Ma il punto è un altro. Album che avrebbero avuto tutti i numeri per diventare veri classici (l’esordio dei Monkeyhead, di Chris Ousey, Rob Moratti o dei One Desire, tanto per fare qualche nome) hanno subito lo stesso destino di quelli dei Savannah. Chi segue il nostro genere non sa più (oppure non vuole) discriminare tra dischi buoni, eccellenti o mediocri: arraffa tutto, basta che porti su l’etichetta “melodic rock”, ascoltando per qualche settimana e poi passando senza esitazione al disco successivo. È un po’ come per la narrativa di genere: a chi è appassionato di fantasy, gialli o fantascienza di solito non frega un beneamato cazzo che quello che legge sia valido da un punto di vista letterario, vuole la “fantascienza” o il “giallo” e per questi lettori tra William Gibson e Suzanne Collins, o tra Raymond Chandler e Maurizio De Giovanni non c’è nessuna differenza: l’importante è che ci siano le astronavi o i mondi paralleli (o quello che vi pare sia classificabile sotto la voce “fantascienza”), un morto ammazzato e un poliziotto che indaga, poi tutto fa brodo.
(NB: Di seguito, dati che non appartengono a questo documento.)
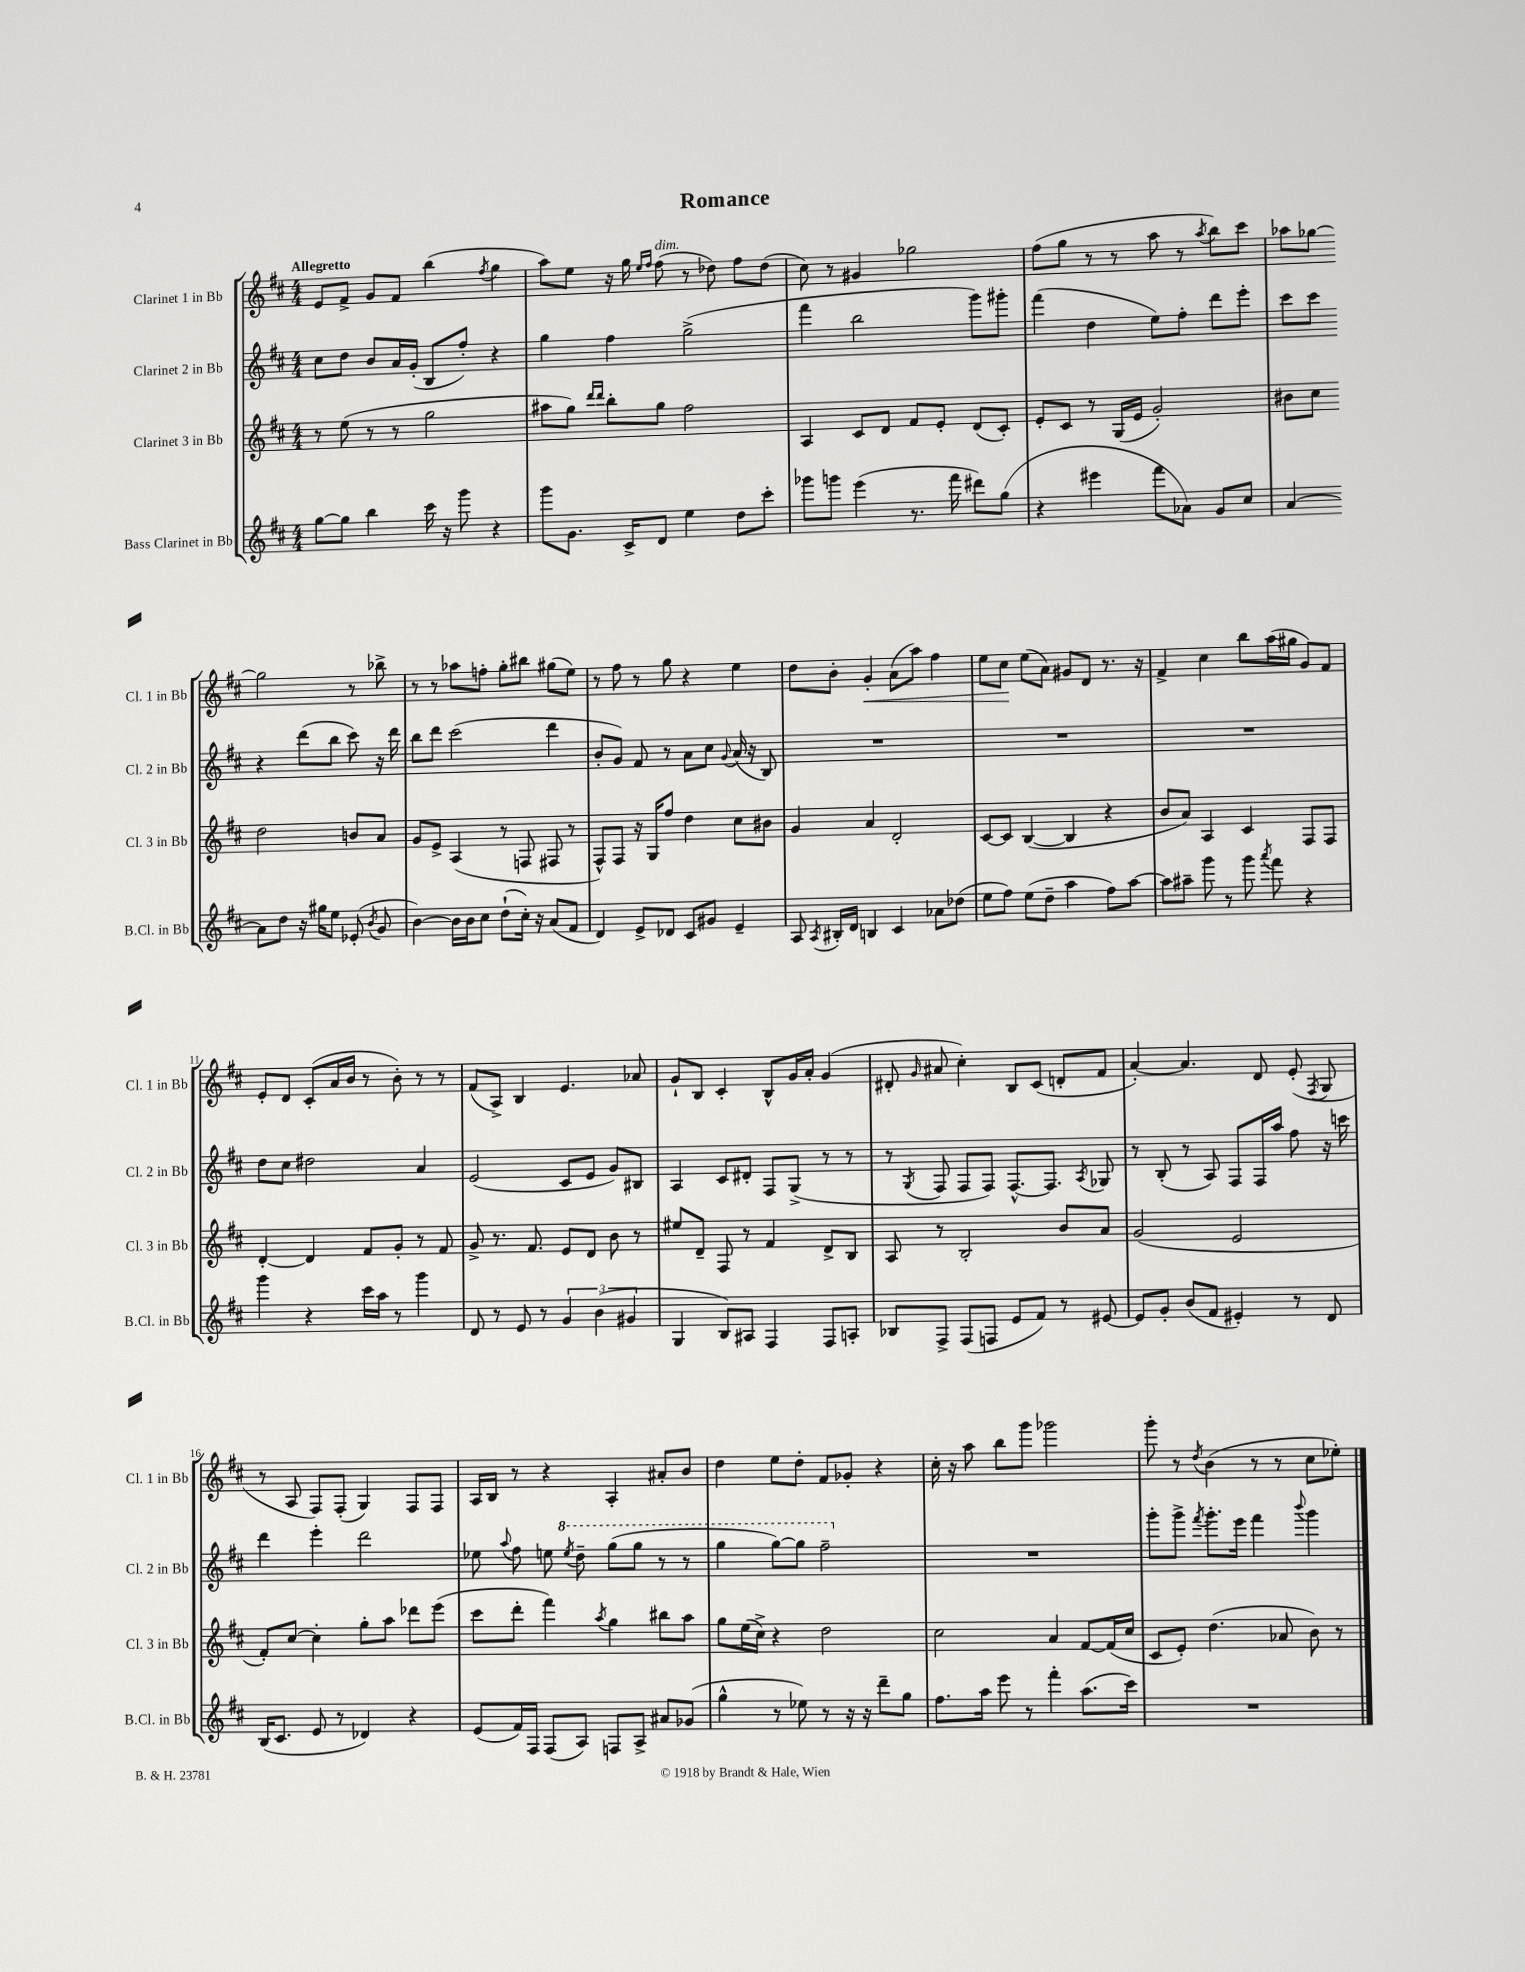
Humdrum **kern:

**kern	**kern	**kern	**kern
*staff4	*staff3	*staff2	*staff1
*clefG2	*clefG2	*clefG2	*clefG2
*k[f#c#]	*k[f#c#]	*k[f#c#]	*k[f#c#]
*M4/4	*M4/4	*M4/4	*M4/4
[8gg	8r	8cc#	8e
8gg]	(8ee	8dd	8f#^
4bb	8r	8b	8g
.	8r	16a	8f#
.	.	(16g'	.
16ccc#	2gg	8B	(4bb
16r	.	.	.
8ggg	.	8ff#')	.
.	.	.	8qff#
4r	.	4r	4gg
=	=	=	=
8ggg	8aa#	4gg	8aa)
8.g	8gg)	.	8ee
.	16qqddd	.	.
.	16qqddd	.	.
.	8bb'	4ff#	16r
16c#^	.	.	16gg
.	.	.	16qqee
.	.	.	16qqff#
8d	8gg	.	(8ff#
4ee	2ff#	(2gg^	8r
.	.	.	8dd-)
8dd	.	.	8ff#
8ccc#'	.	.	(8dd-
=	=	=	=
8ggg-	4A	4fff#	8cc#)
8ggg	.	.	8r
(4eee	8c#	2bb	4g#
.	8d	.	.
8.r	8f#	.	2gg-
.	8e'	.	.
16fff#	.	.	.
8ddd#)	(8d	8ggg)	.
(8gg	8c#')	8ggg#'	.
=	=	=	=
4r	8e'	(4fff#	(8ff#
.	8c#	.	8gg
4eee#	8r	4dd	8r
.	(16G	.	8r
.	16e	.	.
8fff#	2g')	8ee)	8aa
8a-)	.	8ff#'	8r
.	.	.	8qaa
8g	.	8ddd	8bb)
8cc#	.	8eee'	8ccc#
=	=	=	=
[4a	8b#	8ccc#	8aa-
.	8cc#	8ccc#	[8gg-
8a]	2dd	4r	2gg-]
8dd	.	.	.
16r	.	(8ddd	.
16gg#	.	.	.
8ee	.	8bb	.
(8e-'	8b	8ccc#)	8r
8qb	.	.	.
8g	8a	16r	8bb-^
.	.	16ddd	.
=	=	=	=
[4b)	8g	8bb	8r
.	8e^	8ddd	8r
16b]	(4A	(2ccc#	8aa-
16b	.	.	.
8cc#	.	.	8ff'
(8dd`	8r	.	8gg'
16cc#')	8F	.	8bb#
16r	.	.	.
(8a	8F#	4ddd	(8gg#
8f#	8r	.	8ee)
=	=	=	=
4d)	8F#^^)	8b'	8r
.	8F#	8g)	8ff#
8e^	16r	8f#	8r
.	16G	.	.
8d-	8ff#	8r	8gg
8c#	4dd	8a	4r
8g#	.	8cc#	.
.	.	8qqg	.
4e~	8cc#	(16a	4ee
.	.	16r	.
.	8b#	8B)	.
=	=	=	=
8A	4g	1r	8dd
8qA	.	.	.
16B#'	.	.	8b'
16d	.	.	.
4B	4a	.	4g'
4c#	2d'	.	(8a
.	.	.	8aa)
8a-	.	.	4ff#
(8dd-	.	.	.
=	=	=	=
8ee	[8c#	1r	8ee
8ff#)	8c#]	.	8cc#
(8ee	([4B	.	(8ee
8dd~	.	.	8a)
4aa	4B]	.	8g#
.	.	.	8d
8ff#)	4r	.	8.r
[8aa	.	.	.
.	.	.	16r
=	=	=	=
8aa]	8b	1r	4f#^
8aa#~	8a)	.	.
8ggg	4A	.	4cc#
8r	.	.	.
8ggg	4c#	.	8bb
8qaaa	.	.	.
8fff#	.	.	(16aa
.	.	.	16gg#
4r	8F#	.	8g)
.	8F#	.	8f#
=	=	=	=
4ggg	[4d'	8dd	8e'
.	.	8cc#	8d
4r	4d]	2dd#	(8c#'
.	.	.	16a
.	.	.	16b
16ccc#	8f#	.	8r
16aa	.	.	.
8r	8g'	.	8b')
4ggg	8r	4a	8r
.	8f#	.	8r
=	=	=	=
8d	8g^	(2e	(8f#
8r	8.r	.	8A^)
8e	.	.	4B
.	8.f#	.	.
8r	.	.	.
6g	8e	8c#	4.e
.	8d	8e	.
(6b	.	.	.
.	8b	8g)	.
6g#	.	.	.
.	8r	8B#	8a-
=	=	=	=
4G	8ee#	4A	8g`
.	8d~	.	8B
8B)	8F#	8c#	4c#'
8A#	8r	8d#'	.
4F#	4f#	8F#	8B^^
.	.	(8G^	16g
.	.	.	16a'
8F#	8d^	8r	(4g
8A'	8B	8r	.
=	=	=	=
8B-	8A	8r	8d#'
.	.	8qG	16qqg
8F#^	8r	8F#	8a#
(8F#	2B'	8F#	4cc#')
8F	.	8F#)	.
8e	.	[8.F#^^	8B
8f#)	.	.	(8c#
.	.	8.F#]	.
8r	8b	.	8d'
.	.	8qA	.
[8e#	8a	8G-	8f#
=	=	=	=
8e#]	(2g	8r	[4a')
8g'	.	(8B'	.
(8b	.	8r	4.a]
8f#	.	8A)	.
4e#')	2e	8F#	.
.	.	16F#	8d
.	.	16aa	.
8r	.	8ff#	(8e'
.	.	.	8qF#
8d	.	16r	8G
.	.	16ccc	.
=	=	=	=
(16B	8f#')	4ddd	8r
8.c#	.	.	.
.	[8cc#	.	8A
8e	4cc#']	4eee'	8F#)
8r	.	.	(8F#'
4d-)	8gg'	2ddd	4G)
.	8aa	.	.
4r	8ddd-	.	8F#
.	(8eee	.	8F#
=	=	=	=
(8e	8ccc#	8ee-	16A
.	.	.	16B
.	.	8qqaa	.
16f#)	8ddd'	8ff#	8r
16F#	.	.	.
(8F#	4fff#)	8ee	4r
.	.	8qeee	.
8A)	.	8ddd~	.
.	8qaa	.	.
8F	4gg	(8ggg	4A'
8A^	.	8ggg	.
8a#	8bb#	8r	8a#'
(8g-	8aa	8r	8b
=	=	=	=
4gg^^	8gg	4ggg	4dd
.	(16ee	.	.
.	16cc#^)	.	.
8r	4r	[8ggg)	8ee
8ee-)	.	8ggg]	8dd'
8r	2dd	2fff#~	8f#
16r	.	.	8g-'
16r	.	.	.
8ddd~	.	.	4r
8gg	.	.	.
=	=	=	=
8.ff#	2cc#	1r	16cc#'
.	.	.	16r
.	.	.	8aa
16aa	.	.	.
8eee	.	.	8bb
8r	.	.	8ggg
4fff#'	4a	.	2ggg-
(8.aa	[8f#	.	.
.	(16f#]	.	.
16ccc#)	16cc#	.	.
=	=	=	=
1r	8c#	8ggg'	8ggg'
.	8e')	8ggg^	8r
.	.	8qfff#	8qdd
.	(4.dd	8.ggg'	(4b
.	.	16eee	.
.	.	4fff#	8r
.	8a-	.	8r
.	.	8qqbbb	.
.	8b)	4ggg	8cc#
.	8r	.	8ee-')
==	==	==	==
*-	*-	*-	*-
E se esistono comunque dei lettori in grado di distinguere la letteratura dalla spazzatura “di genere”, sembra che nel nostro campo specifico nessuno sia più davvero capace di elaborare delle scale di valori. Perché i classici non li eleggono davvero i critici, ma il pubblico. Un critico può indicare, suggerire, dare la sua opinione, niente di più. E invece il pubblico del rock melodico continua a trattare gli album di valore alla stessa stregua di quelli infimi, impegnato unicamente in un consumo compulsivo di qualunque raccolta di canzoni porti un’etichetta che sa in anticipo di proprio gradimento.